Ludwig Graff de Pancsova (2 January 1851 – 6 February 1924), known as Ludwig von Graff, was an Austrian zoologist born in Pancsova.

In 1871, he received his medical degree in Vienna, afterwards studying zoology at the University of Graz. In 1872, he was an assistant at the zoological institute in Strasbourg, where he worked closely with Eduard Oscar Schmidt (1823–1886). In 1873, he relocated to Munich as an assistant to Karl Theodor Ernst von Siebold (1804–1885), gaining his habilitation during the following year. In 1876, he became a professor at the Academy of Forestry in Aschaffenburg, and from 1884 was a professor of zoology at the University of Graz. Here, he expanded the institute of zoology and its library. In 1896–97, he was rector of the university.

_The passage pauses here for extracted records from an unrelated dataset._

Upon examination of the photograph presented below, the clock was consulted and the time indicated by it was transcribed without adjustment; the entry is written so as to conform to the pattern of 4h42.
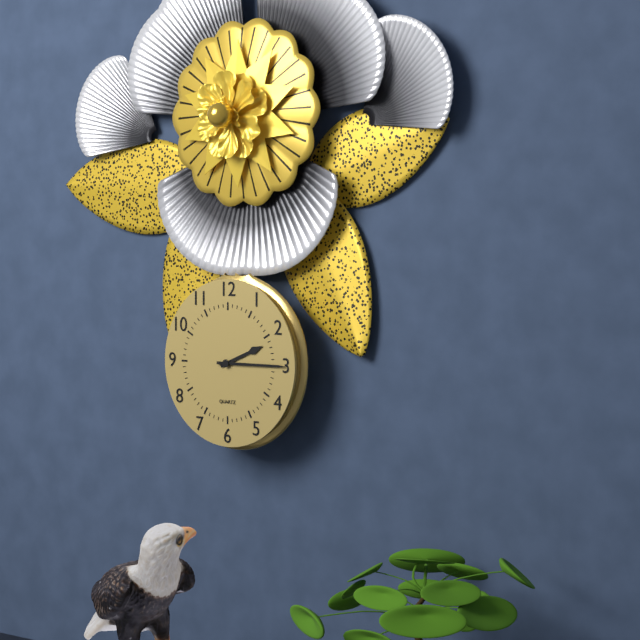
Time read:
2h15
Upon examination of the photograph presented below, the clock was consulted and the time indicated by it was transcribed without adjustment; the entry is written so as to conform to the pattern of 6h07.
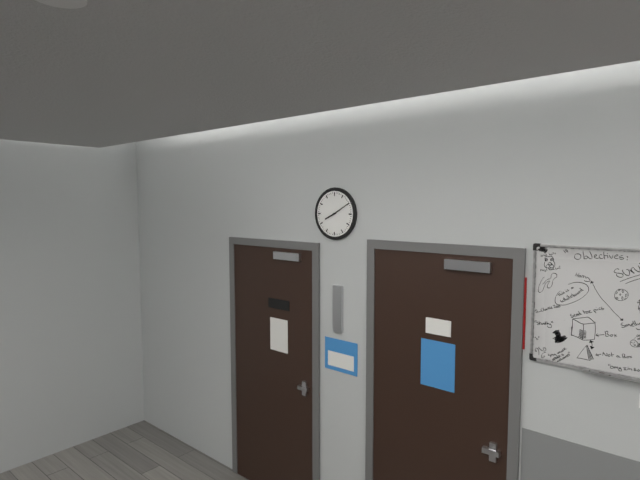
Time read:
8h10
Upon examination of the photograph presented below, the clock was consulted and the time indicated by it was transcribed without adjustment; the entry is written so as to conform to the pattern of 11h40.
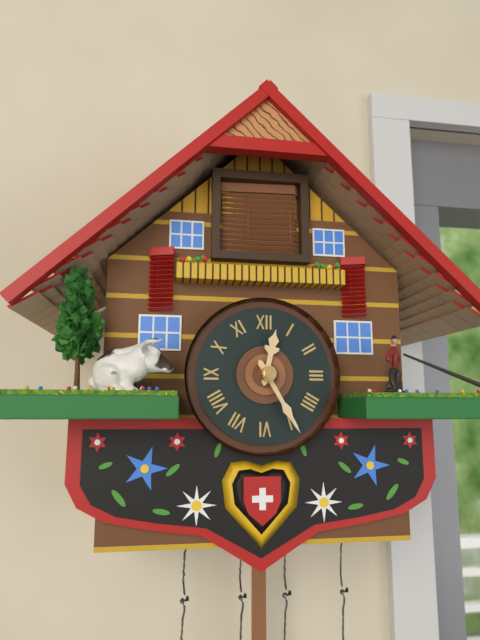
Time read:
12h25
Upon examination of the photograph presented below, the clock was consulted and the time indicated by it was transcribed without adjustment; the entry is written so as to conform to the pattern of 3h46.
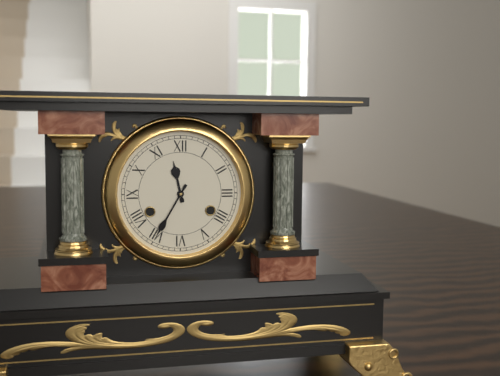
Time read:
11h35
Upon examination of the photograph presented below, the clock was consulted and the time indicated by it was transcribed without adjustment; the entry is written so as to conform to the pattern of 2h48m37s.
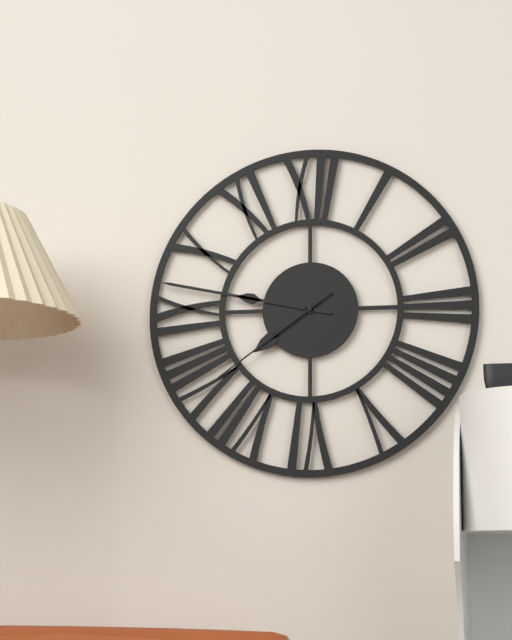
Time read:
7h47m39s
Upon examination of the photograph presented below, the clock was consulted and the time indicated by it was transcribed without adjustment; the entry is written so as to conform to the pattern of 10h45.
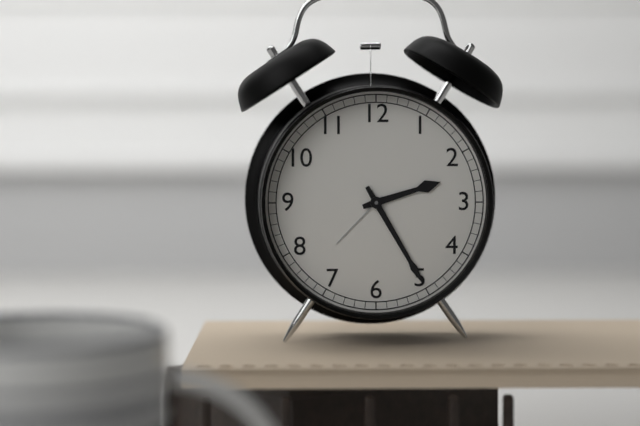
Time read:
2h25
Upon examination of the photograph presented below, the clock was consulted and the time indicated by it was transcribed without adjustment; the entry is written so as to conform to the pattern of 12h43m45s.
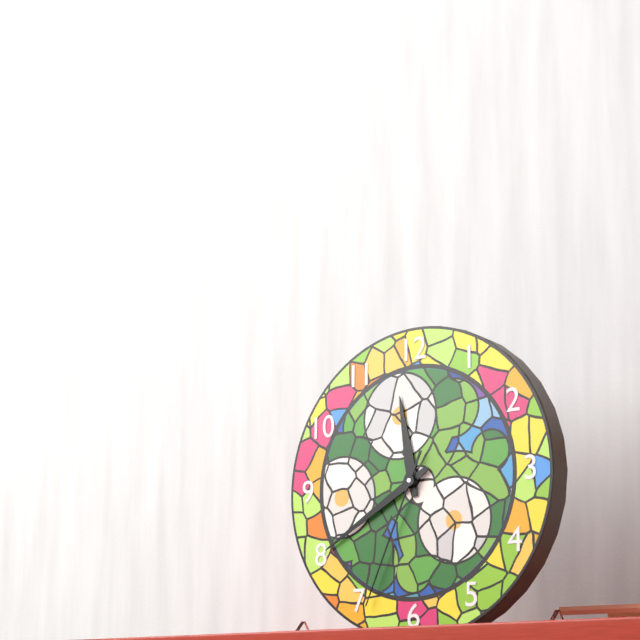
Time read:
11h40m34s
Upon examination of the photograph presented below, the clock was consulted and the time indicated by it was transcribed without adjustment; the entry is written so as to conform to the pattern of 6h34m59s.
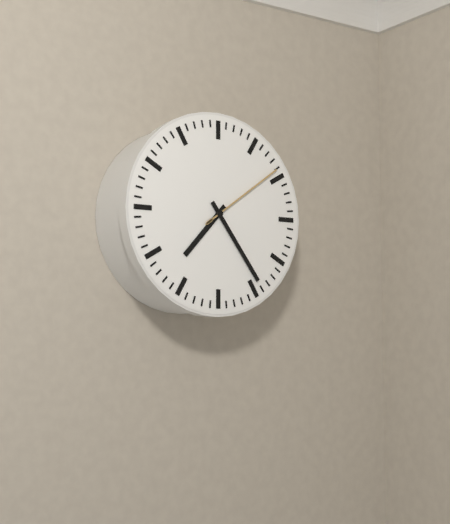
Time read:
7h24m09s
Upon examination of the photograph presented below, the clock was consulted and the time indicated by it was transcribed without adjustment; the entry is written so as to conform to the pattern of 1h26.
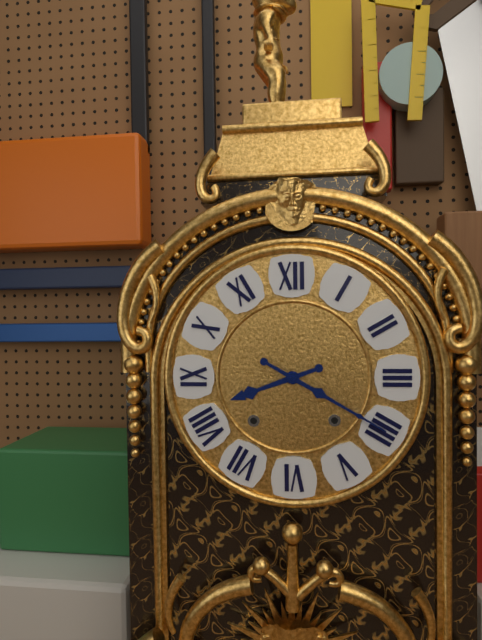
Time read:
8h20
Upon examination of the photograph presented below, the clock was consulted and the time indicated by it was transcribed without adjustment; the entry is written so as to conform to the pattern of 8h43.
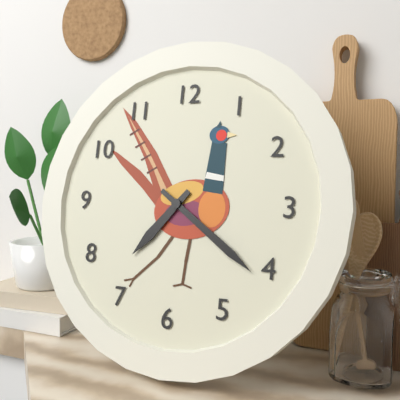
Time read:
7h21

Graff was a leading expert on Turbellaria (flatworms), especially remembered for research of its morphology and biological systematics. He gathered material for his studies on numerous expeditions, which included journeys to Ceylon and Java (1893–94), the Arctic Ocean (1902), and North America (1907).

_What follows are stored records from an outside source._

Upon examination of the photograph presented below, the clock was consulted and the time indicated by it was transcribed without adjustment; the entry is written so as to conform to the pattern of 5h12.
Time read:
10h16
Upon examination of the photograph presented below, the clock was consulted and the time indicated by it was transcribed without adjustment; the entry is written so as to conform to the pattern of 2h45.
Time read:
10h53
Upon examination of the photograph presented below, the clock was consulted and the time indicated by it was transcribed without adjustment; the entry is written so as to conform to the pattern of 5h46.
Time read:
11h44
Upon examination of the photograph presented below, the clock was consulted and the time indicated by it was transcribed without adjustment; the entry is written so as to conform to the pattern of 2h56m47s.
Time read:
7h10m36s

With Victor von Ebner (1842–1925) and others, he founded the Gesellschaft für Morphologie und Physiologie (1907). He was also a co-founder of the Deutschen Zoologischen Gesellschaft. The 1910 International Congress of Zoologists at Graz elected him an honorary president

== Selected writings ==
- Monographie der Turbellarien (Wien 1882, 1889); (Monograph of Turbellaria)
- Die Turbellarien als Parasiten und Wirte (Graz 1903); (Turbellaria as parasites and hosts)
- Das Schmarotzertum im Tierreich und seine Bedeutung für die Artbildung (Graz 1907); (Parasitism in animals and its importance for speciation).